Cronaca

“Eclissati” oltre 200 server e 80 domini che diffondevano segnali tv pirata

Con l’operazione internazionale denominata “Eclissi”, coordinata dalla Procura della Repubblica di Roma e, a livello internazionale, dalle agenzie europee Eurojust ed Europol, è stato inferto un duro colpo al fenomeno delle cosiddette IPTV, sistema che, convertendo il segnale analogico della pay tv, lo trasforma illegalmente in segnale web-digitale. Insieme alla Polizia postale italiana hanno partecipato alle indagini anche le Polizie e delle Autorità giudiziarie di Francia, Paesi Bassi, Germania, Bulgaria e Grecia.

Attraverso un’attività investigativa tecnico-informatica sulla diffusione dei segnali in streaming, effettuata dal Servizio polizia postale e delle comunicazioni, è stato possibile individuare le sorgenti estere dei segnali “pirata” e rendere inattiva la complessa infrastruttura tecnologica operante a livello internazionale. Nell’operazione sono stati sequestrati oltre 200 Server e 80 domini e sono state effettuate 20 perquisizioni in tutta Europa presso sedi di società e provider.

Il segnale delle emittenti televisive a pagamento (Sky; DAZN; Mediaset; Netflix etc.), illegalmente captato, veniva diffuso attraverso numerosi siti a cui erano “abbonati”, solo in Italia, quasi cinque milioni di utenti; il giro d’affari era di circa due milioni di euro al mese.

L’organizzazione criminale era articolata su quattro livelli dove al primo venivano stipulati gli abbonamenti regolari per l’acquisizione dei contenuti protetti da copyright e poi realizzate le infrastrutture tecniche necessarie alla ricezione dei segnali legittimi ed alla trasformazione del segnale video in segnale-dati (c.d. “sorgenti”).

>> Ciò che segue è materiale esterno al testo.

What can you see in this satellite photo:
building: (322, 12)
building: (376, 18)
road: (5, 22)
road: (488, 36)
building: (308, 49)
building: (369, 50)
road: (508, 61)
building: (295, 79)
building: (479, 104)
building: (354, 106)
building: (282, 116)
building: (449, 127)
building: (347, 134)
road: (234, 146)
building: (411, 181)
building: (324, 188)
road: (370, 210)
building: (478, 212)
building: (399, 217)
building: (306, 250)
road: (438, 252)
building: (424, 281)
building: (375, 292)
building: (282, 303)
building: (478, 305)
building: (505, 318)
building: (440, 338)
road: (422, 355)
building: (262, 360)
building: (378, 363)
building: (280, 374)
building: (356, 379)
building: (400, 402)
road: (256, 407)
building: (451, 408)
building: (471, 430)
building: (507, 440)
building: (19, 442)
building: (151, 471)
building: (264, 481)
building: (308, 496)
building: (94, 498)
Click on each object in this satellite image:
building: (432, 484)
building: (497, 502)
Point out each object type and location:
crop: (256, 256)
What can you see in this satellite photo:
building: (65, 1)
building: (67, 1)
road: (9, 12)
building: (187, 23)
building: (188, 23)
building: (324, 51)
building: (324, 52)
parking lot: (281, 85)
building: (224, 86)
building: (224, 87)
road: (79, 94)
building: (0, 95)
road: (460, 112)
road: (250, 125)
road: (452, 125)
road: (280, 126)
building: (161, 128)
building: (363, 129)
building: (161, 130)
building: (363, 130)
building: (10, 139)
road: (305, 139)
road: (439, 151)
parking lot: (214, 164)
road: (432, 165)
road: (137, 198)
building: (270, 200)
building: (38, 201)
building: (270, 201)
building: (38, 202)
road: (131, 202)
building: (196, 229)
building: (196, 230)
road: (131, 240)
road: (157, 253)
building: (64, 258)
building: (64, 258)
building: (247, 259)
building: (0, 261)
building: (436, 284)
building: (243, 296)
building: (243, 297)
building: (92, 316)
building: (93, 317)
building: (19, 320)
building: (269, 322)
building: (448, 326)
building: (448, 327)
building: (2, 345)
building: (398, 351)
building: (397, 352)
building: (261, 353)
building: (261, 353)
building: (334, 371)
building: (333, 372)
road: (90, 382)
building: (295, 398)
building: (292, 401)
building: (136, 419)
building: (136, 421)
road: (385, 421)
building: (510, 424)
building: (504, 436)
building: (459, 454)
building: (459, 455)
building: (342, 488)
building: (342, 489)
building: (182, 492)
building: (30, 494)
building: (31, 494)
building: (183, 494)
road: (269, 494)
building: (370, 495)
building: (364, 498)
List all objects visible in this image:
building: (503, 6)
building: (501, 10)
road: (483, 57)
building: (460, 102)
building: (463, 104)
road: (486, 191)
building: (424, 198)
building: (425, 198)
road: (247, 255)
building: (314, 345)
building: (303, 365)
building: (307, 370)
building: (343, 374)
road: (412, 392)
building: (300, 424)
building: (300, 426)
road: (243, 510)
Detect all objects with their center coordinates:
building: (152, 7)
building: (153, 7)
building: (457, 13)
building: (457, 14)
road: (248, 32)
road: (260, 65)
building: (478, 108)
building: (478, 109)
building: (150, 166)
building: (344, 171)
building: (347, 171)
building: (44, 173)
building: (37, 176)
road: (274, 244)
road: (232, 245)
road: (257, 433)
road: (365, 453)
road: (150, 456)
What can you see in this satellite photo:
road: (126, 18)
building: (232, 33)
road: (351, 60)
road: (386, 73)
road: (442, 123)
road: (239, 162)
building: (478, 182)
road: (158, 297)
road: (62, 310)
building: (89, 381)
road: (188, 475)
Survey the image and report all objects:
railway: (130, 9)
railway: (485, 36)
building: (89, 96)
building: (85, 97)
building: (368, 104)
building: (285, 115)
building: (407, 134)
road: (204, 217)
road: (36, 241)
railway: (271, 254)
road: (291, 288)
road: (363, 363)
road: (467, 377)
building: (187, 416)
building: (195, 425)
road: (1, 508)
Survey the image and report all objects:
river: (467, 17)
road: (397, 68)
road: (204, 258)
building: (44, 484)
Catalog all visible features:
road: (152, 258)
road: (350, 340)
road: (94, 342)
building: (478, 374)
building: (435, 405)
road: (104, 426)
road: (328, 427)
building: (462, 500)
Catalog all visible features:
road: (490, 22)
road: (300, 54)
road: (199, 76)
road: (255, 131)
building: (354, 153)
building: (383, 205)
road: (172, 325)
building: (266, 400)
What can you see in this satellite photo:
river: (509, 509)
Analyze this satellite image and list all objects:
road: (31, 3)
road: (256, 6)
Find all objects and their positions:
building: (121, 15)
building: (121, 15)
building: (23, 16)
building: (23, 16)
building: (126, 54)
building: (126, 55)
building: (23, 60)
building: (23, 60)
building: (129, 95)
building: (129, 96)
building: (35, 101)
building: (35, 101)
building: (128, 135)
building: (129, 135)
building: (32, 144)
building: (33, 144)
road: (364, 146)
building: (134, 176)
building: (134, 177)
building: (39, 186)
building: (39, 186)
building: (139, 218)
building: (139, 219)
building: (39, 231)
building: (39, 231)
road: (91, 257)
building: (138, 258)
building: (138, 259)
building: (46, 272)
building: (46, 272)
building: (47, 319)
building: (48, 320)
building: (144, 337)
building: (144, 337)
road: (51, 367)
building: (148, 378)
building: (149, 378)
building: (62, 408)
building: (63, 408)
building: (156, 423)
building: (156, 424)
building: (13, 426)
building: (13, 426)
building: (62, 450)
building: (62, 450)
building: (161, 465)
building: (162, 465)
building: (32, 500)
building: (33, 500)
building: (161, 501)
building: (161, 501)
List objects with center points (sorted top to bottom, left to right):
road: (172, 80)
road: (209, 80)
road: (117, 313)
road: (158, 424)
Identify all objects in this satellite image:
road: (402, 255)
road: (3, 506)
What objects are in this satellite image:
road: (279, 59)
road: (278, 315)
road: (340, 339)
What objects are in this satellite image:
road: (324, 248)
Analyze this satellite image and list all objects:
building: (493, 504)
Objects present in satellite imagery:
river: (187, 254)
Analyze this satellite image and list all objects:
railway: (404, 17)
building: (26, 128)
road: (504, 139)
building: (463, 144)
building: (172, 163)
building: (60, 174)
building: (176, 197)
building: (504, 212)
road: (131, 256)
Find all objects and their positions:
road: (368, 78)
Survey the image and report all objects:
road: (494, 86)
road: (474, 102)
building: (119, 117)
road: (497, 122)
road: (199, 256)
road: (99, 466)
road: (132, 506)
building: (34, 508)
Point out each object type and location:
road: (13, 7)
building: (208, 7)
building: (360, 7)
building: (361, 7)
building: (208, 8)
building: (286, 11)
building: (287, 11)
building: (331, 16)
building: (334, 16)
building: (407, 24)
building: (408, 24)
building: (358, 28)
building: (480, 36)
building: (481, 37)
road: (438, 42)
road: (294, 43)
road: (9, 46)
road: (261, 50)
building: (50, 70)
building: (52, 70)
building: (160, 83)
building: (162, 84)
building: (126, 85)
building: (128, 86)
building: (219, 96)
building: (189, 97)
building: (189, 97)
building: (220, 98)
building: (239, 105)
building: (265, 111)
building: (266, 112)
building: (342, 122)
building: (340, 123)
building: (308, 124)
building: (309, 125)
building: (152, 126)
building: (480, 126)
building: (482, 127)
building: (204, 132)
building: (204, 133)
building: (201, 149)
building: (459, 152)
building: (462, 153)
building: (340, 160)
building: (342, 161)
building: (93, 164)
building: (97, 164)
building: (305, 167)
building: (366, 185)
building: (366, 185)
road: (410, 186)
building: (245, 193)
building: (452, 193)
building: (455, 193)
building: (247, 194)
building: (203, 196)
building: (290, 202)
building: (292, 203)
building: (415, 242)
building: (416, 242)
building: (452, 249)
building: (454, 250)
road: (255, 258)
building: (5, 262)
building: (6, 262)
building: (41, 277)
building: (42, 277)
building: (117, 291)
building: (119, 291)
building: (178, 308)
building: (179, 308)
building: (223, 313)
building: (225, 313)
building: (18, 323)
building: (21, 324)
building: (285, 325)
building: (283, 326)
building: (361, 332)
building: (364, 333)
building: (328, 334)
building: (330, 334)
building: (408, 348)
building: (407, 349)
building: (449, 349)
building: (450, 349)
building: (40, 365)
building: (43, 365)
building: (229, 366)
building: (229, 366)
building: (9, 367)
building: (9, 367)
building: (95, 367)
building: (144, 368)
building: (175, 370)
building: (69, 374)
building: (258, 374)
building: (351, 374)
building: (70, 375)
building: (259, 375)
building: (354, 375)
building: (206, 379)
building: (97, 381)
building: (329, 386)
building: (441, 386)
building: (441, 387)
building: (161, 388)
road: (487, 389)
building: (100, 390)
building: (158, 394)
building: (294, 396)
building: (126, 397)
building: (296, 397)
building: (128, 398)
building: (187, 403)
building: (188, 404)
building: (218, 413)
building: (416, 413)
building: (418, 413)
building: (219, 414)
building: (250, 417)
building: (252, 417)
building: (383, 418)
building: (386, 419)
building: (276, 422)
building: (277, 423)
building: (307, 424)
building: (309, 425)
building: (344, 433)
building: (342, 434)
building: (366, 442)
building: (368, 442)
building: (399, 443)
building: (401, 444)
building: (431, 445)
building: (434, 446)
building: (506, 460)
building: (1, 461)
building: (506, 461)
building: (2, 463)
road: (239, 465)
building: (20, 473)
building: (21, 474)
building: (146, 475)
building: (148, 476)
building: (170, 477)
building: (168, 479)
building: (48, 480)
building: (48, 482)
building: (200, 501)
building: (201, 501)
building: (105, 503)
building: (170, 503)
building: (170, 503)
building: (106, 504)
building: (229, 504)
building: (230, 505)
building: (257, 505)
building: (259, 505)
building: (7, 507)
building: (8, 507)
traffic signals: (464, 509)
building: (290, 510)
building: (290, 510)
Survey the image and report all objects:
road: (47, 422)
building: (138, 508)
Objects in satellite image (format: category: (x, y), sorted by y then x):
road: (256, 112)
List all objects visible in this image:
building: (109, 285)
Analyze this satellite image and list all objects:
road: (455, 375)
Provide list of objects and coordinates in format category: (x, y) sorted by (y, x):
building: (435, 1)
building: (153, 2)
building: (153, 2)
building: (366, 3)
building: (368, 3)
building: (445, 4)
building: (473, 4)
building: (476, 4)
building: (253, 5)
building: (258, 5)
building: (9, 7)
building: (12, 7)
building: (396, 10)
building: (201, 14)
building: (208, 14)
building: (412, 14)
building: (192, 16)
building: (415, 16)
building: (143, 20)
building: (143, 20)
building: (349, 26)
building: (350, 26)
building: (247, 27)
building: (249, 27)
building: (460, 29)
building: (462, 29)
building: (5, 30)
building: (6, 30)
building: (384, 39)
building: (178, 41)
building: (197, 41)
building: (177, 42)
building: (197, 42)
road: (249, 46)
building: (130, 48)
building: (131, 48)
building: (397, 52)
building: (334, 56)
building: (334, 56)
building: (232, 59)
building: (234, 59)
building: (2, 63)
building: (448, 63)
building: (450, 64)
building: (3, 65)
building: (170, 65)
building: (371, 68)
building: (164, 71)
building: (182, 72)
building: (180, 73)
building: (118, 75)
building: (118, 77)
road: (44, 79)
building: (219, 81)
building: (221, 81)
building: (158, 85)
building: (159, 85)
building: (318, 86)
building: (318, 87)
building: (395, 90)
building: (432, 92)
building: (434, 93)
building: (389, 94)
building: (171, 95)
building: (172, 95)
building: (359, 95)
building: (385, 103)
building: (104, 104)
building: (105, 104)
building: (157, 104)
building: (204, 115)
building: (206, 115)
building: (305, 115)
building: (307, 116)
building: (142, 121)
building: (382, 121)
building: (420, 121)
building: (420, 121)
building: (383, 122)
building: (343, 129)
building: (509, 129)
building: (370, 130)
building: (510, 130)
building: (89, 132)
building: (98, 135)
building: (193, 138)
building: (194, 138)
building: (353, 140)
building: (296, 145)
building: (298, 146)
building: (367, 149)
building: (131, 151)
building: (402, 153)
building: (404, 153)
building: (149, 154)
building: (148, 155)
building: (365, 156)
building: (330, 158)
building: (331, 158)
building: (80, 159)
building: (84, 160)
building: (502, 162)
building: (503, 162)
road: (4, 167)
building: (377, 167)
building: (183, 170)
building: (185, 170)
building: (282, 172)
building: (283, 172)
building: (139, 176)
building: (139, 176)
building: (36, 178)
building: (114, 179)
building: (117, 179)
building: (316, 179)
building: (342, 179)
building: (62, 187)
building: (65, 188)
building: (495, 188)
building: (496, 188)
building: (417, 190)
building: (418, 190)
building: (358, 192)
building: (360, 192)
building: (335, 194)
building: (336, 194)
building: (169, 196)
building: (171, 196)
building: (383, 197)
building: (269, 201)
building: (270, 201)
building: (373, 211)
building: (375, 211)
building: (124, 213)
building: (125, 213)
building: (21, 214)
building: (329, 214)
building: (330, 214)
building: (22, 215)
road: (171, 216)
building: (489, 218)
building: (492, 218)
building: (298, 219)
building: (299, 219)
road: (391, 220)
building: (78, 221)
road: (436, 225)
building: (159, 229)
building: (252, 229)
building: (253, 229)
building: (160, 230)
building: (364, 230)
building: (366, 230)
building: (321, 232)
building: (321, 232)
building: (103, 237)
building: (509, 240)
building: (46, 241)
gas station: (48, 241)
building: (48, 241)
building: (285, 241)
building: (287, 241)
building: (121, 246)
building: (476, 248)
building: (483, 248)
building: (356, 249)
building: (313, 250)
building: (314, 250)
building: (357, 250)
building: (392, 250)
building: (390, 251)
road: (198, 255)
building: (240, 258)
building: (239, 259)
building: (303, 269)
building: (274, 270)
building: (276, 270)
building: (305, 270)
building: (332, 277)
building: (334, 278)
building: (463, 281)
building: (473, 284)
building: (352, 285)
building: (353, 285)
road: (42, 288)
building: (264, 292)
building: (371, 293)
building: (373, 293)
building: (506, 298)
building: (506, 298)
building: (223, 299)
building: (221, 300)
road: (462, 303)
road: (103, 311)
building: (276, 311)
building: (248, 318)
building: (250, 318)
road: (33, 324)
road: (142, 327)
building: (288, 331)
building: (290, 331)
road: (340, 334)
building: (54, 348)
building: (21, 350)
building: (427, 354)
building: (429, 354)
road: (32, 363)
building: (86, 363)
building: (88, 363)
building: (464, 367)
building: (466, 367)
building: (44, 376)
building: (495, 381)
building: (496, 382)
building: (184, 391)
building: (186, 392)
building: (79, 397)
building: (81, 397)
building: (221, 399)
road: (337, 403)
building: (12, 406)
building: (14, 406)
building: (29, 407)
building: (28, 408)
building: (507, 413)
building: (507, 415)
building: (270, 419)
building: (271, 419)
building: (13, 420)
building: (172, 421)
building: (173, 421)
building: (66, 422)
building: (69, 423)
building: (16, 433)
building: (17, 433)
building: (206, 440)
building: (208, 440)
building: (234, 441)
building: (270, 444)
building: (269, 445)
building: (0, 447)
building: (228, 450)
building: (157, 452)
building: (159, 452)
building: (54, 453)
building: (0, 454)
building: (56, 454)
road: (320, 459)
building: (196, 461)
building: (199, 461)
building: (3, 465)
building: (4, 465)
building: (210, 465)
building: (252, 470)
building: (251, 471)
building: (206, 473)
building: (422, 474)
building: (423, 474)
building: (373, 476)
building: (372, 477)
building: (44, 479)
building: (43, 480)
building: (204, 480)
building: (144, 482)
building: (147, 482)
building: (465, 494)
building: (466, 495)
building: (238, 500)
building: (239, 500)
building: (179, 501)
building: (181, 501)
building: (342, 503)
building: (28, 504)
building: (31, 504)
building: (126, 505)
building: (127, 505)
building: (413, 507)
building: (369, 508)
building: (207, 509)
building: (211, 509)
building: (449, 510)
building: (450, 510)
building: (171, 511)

Al secondo livello c’era la gestione delle infrastrutture tecniche necessarie alla ritrasmissione e diffusione dei segnali video su larga scala, attraverso l’acquisto di spazi informatici presso provider di vari Paesi esteri per rendere difficoltosa l’individuazione delle tracce informatiche.

Al terzo livello una società di diritto bulgaro, gestita dai due cittadini greci, metteva a disposizione dell’infrastruttura criminale i cosiddetti “Pannelli”, un software di amministrazione che offre la possibilità di creare da zero il proprio servizio IPTV illegale.  Poi, attraverso un sistema di “multilevel marketing”, chi acquistava il servizio era non solo in grado di rivendere direttamente il segnale abusivo, ma anche di approntare una rete di rivenditori sotto di sé, trattenendo una percentuale dei ricavi.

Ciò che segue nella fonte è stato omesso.